Monday, 16 November 2009

On the way to the boder with Hondurus I came across a number of bridges that had been washed away by the recently torrential rain. On crossing one river a couple of feet deep with a bottom of rocks the size grapefruit I dropped the bike with my leg stuck under it. Fortunately an eagle eyed local saw that I was having trouble and lifted the bike off me. At the border I hired a guy to help me through. Thank God wat a nightmare even with him knowing what to do and where to go it took 3 hours and $85. What a rip off. I was only going to be there for one night. This hotel room cost me $25. A beautiful country but I found it to be a rip off.

Sunday, 15 November 2009

10 murders a day

From Antigua it was a mornings ride to the El Salvador border. Quite an easy border to get through and only took 2 hours. The thing I noticed about El Salvador was the intense heat and beautiful coastline. I stayed at the surfing centre of La Libertad in a really nice lodge. Have to say that I was feeling terrible and threw up a couple of times. I put it down to a touch of heat stroke and stayed there for a day to recover. El Salvador has a population of 6.7 million and is the most populated country in Central America. It has a strong gang culture and there are 10 murders a day. That said they are very friendly people but clearly do not feed their livestock enough. These goats were eating the road.

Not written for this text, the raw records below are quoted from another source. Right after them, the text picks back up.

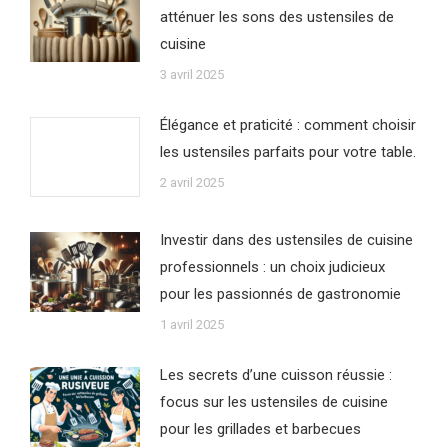
atténuer les sons des ustensiles de
cuisine
3 avril 2025
Élégance et praticité : comment choisir
les ustensiles parfaits pour votre table.
2 avril 2025
Investir dans des ustensiles de cuisine
professionnels : un choix judicieux
pour les passionnés de gastronomie
1 avril 2025
Les secrets d’une cuisson réussie :
focus sur les ustensiles de cuisine
pour les grillades et barbecues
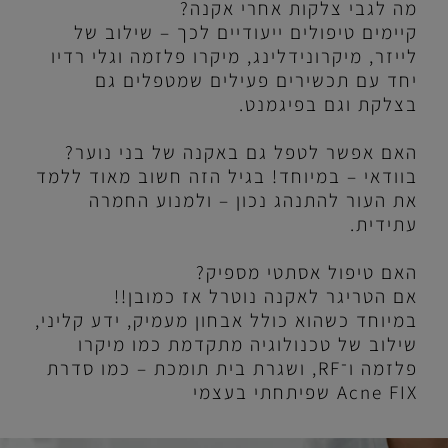
מה לגבי צלקות אחרי אקנה?
קיימים טיפולים ייעודיים לכך – שילוב של
לייזר, מיקרונידלינג, מיקרו פלזמה וגלי רדיו
יחד עם תכשירים פעילים שמטפלים גם
בצלקת וגם בפיגמנט.
האם אפשר לטפל גם באקנה של בני נוער?
בוודאי – במיוחד! בגיל הזה חשוב מאוד ללמד
את העור להתנהג נכון – ולמנוע החמרה
עתידית.
האם טיפול אסתטי מספיק?
אם הטריגר לאקנה נוטרל אז כמובן!!
במיוחד כשהוא כולל אבחון מעמיק, ידע קליני,
שילוב של טכנולוגיה מתקדמת כמו מיקרו
פלזמה ו־
RF
, ושגרת בית תומכת – כמו סדרת
Acne FIX
שפיתחתי בעצמי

Saturday, 14 November 2009

Guatemala the second time round

Having visited Guatemala last year this was just going to be a way to get to El Salvador. That said I was still amazed by the beauty of the country. A lot of things have changed though one is the road from the border to Antigua. Last year it was under construction and travelling was at little more than walking place. Now it has a lovely smooth surface and allows for speeds upto 90kmh. What has not changed is the recklessness of the Chicken Bus drivers. Chicken as in they play chicken with anything on the road. The problem is now they (10 tons of brightly painted ex US school bus) are coming up behind you at 110+ kmh. I stayed the night in Quetzaltenango at Casa Argentina where I did a hike from last year with Quetzal Trekkers. This is the aftermath of one of their days in the mountains.

The 2nd night I spent in Guatemala was in Antigua. The second thing I noticed is the number of extra tourist police. Dozens. Or at least I thought that they were Tourist Police. It turned out that they were Traffic Police employed to enforce the new toll for any car entering the city. The third difference was how many restaurants, boutiques and ice cream parlours have now opened to cater for the blossoming American tourist market. None the less Antigua is still a beautiful city and one which I enjoy despite my encounter with firearms on the previous visit.

Wednesday, 11 November 2009

I cano speako Espanol nowo!

Whilst in San Cristobel I took 2 days of one on one language training at ´The Tree House´ or using Franish Le Casa de les Arbres. There actually was a tree house expertly modelled by my teacher.
The town was full of people in local clothing. No that is a mad dentist who pursued me all the way back to the hotel desperate to extract my teeth.

Saturday, 7 November 2009

The Aussie connection

On the ride south from San Miguel I was caught by Errol on a BMW GS1200. We then continued to ride together until San Cristobel. He had intended to ride to Argentina but time beat him and he decided not to do it. I never thought that I would admit to it but I actually enjoyed the company of an Aussie and despite a drop goal and 3 points he was not at all bitter.
San Cristobel was a lovely town with a very strong indigineous connection. One evening I enhanced poor appreciation of music by listening to local artists and this was followed by cows testicles. Yes it is true they tasted like chicken but then again doesn´t everything.

Friday, 6 November 2009

On the way to Oaxaca there was an great road through the mountains. Oaxaca was a gem and I even found someone playing the bagpipes. I thought that I should include this for my Scottish friends.